----- AVAILABLE DATA -----

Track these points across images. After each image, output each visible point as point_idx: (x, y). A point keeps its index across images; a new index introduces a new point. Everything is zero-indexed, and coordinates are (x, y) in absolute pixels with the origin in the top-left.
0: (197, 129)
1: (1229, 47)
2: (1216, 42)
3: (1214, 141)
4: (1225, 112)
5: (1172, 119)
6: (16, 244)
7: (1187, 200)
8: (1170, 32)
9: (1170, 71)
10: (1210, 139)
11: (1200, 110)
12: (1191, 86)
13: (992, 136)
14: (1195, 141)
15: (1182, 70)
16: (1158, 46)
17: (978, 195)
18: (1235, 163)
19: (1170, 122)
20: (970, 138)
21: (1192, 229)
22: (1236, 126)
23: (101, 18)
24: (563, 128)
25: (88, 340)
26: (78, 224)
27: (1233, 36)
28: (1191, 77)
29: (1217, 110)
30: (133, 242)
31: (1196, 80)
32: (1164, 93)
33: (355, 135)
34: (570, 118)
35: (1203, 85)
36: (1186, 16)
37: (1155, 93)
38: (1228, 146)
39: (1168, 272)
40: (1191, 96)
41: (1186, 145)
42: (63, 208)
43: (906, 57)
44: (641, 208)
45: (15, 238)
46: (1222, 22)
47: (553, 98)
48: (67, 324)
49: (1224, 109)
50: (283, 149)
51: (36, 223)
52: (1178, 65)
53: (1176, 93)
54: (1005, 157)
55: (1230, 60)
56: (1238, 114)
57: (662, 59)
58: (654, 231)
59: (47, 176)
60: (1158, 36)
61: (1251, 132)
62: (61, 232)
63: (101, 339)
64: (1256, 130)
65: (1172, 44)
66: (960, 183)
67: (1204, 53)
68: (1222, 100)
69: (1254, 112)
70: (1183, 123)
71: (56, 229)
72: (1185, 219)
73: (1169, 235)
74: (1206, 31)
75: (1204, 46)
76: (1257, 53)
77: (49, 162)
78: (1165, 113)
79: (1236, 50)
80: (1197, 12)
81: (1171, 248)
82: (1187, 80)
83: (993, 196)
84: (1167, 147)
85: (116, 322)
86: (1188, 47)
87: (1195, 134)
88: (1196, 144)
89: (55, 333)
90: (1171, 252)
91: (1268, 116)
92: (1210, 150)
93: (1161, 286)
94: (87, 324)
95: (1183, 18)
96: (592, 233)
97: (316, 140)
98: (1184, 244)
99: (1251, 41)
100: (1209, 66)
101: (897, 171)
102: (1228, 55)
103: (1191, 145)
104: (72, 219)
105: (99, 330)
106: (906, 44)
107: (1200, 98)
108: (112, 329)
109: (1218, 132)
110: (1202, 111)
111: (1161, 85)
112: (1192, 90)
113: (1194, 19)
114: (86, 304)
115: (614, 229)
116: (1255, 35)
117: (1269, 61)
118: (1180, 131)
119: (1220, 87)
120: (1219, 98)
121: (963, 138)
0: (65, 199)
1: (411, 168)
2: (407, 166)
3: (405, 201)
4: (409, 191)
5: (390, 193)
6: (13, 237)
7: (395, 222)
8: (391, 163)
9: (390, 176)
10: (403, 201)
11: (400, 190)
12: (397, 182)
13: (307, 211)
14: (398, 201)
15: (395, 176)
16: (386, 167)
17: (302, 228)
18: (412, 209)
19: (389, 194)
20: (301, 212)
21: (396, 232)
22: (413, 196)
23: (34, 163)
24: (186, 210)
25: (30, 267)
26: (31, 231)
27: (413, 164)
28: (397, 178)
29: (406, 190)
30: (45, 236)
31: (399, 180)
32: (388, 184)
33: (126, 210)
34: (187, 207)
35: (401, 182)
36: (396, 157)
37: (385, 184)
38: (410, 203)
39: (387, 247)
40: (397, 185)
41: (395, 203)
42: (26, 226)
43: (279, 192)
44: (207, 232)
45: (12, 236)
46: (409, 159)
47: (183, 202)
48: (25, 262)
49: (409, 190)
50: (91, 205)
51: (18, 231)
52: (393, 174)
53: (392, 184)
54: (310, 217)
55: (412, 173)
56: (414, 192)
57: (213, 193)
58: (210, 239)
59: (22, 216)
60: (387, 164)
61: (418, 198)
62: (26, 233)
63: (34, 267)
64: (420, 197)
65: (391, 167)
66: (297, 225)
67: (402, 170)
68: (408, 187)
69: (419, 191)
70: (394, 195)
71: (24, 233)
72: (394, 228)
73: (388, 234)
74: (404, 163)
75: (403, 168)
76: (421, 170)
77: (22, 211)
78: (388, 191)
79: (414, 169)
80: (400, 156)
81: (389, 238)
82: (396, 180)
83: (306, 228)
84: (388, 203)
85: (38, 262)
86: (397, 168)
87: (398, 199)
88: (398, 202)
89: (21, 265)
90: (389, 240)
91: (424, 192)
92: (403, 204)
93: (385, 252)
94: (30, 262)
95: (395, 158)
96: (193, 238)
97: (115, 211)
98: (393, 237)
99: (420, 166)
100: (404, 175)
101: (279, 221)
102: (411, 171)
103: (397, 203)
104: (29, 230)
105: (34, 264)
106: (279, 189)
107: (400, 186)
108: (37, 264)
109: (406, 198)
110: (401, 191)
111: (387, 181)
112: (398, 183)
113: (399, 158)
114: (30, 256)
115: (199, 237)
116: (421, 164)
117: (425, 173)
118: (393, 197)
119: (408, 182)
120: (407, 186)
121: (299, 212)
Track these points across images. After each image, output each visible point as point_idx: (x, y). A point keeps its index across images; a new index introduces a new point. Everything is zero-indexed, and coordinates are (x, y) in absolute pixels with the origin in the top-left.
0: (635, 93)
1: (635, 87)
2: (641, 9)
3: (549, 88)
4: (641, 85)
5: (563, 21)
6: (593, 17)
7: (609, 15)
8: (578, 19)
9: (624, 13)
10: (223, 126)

-----

**WHAT TO WORK ON:**
Look above for the line containing "16: (1158, 46)" and the line containing "72: (1185, 219)". Transcribe both, with the lines between them, exactly.

**PROBLEM SOLUTION:**
16: (1158, 46)
17: (978, 195)
18: (1235, 163)
19: (1170, 122)
20: (970, 138)
21: (1192, 229)
22: (1236, 126)
23: (101, 18)
24: (563, 128)
25: (88, 340)
26: (78, 224)
27: (1233, 36)
28: (1191, 77)
29: (1217, 110)
30: (133, 242)
31: (1196, 80)
32: (1164, 93)
33: (355, 135)
34: (570, 118)
35: (1203, 85)
36: (1186, 16)
37: (1155, 93)
38: (1228, 146)
39: (1168, 272)
40: (1191, 96)
41: (1186, 145)
42: (63, 208)
43: (906, 57)
44: (641, 208)
45: (15, 238)
46: (1222, 22)
47: (553, 98)
48: (67, 324)
49: (1224, 109)
50: (283, 149)
51: (36, 223)
52: (1178, 65)
53: (1176, 93)
54: (1005, 157)
55: (1230, 60)
56: (1238, 114)
57: (662, 59)
58: (654, 231)
59: (47, 176)
60: (1158, 36)
61: (1251, 132)
62: (61, 232)
63: (101, 339)
64: (1256, 130)
65: (1172, 44)
66: (960, 183)
67: (1204, 53)
68: (1222, 100)
69: (1254, 112)
70: (1183, 123)
71: (56, 229)
72: (1185, 219)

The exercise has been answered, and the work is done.